As of now, runnable does not support distributed training but is in the works.


kedro

The function in kedro implementation would roughly be:

Note that any movement of files should happen via data catalog.

from kedro.pipeline import Pipeline, node, pipeline
from somewhere import func

def create_pipeline(**kwargs) -> Pipeline:
    return pipeline(
        [
            node(
                func=func,
                inputs=["params:x", "y"],
                outputs=["z"],
                name="my_function",
            ),
            ...
        ]
    )
Footprint

kedro has a larger footprint in the domain code by the configuration files.

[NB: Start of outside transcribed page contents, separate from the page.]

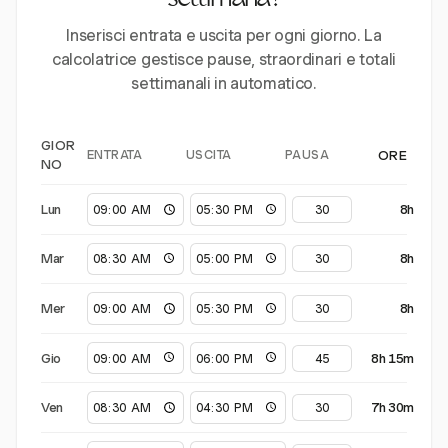
settimana?
Inserisci entrata e uscita per ogni giorno. La
calcolatrice gestisce pause, straordinari e totali
settimanali in automatico.
GIOR
ENTRATA
USCITA
PAUSA
ORE
NO
Lun
8h
Mar
8h
Mer
8h
Gio
8h 15m
Ven
7h 30m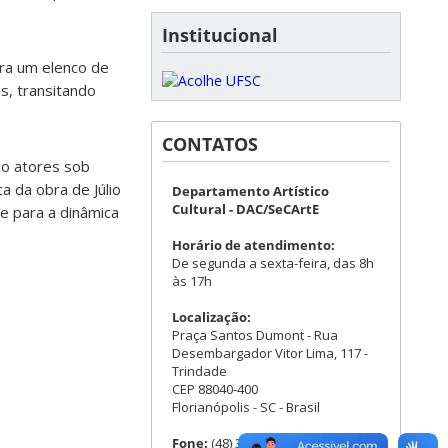
Institucional
ara um elenco de
s, transitando
CONTATOS
co atores sob
a da obra de Júlio
Departamento Artístico
Cultural - DAC/SeCArtE
e para a dinâmica
Horário de atendimento:
De segunda a sexta-feira, das 8h
às 17h
Localização:
Praça Santos Dumont - Rua
Desembargador Vitor Lima, 117 -
Trindade
CEP 88040-400
Florianópolis - SC - Brasil
Fone:
(48) 3721-3853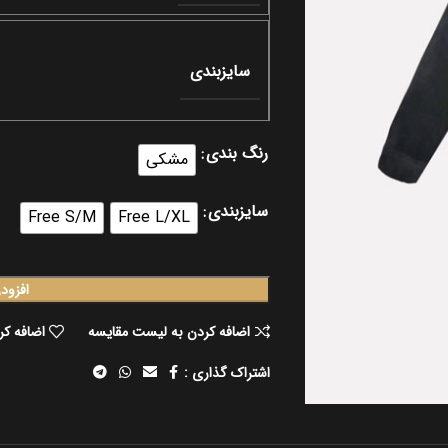
سایزبندی
رنگ بندی
مشکی
سایزبندی
Free S/M
Free L/XL
افزود
اضافه کردن به لیست مقایسه
اضافه کر
اشتراک گذاری :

It is tightly structured and provides a CLI to get started.

To use runnable as part of the project requires adding a pipeline definition file (in python or yaml) and an optional configuration file.

dataflow

Kedro needs the data flowing through the pipeline via catalog.yaml which provides a central place to understand the data.

In runnable, the data is presented to the individual tasks as requested by the catalog instruction.

notebooks

Kedro supports notebooks for exploration but not as tasks of the pipeline.

dynamic pipelines

kedro does not support dynamic pipelines or map state.

distributed training

kedro supports distributed training via a plugin.

As of now, runnable does not support distributed training but is in the works.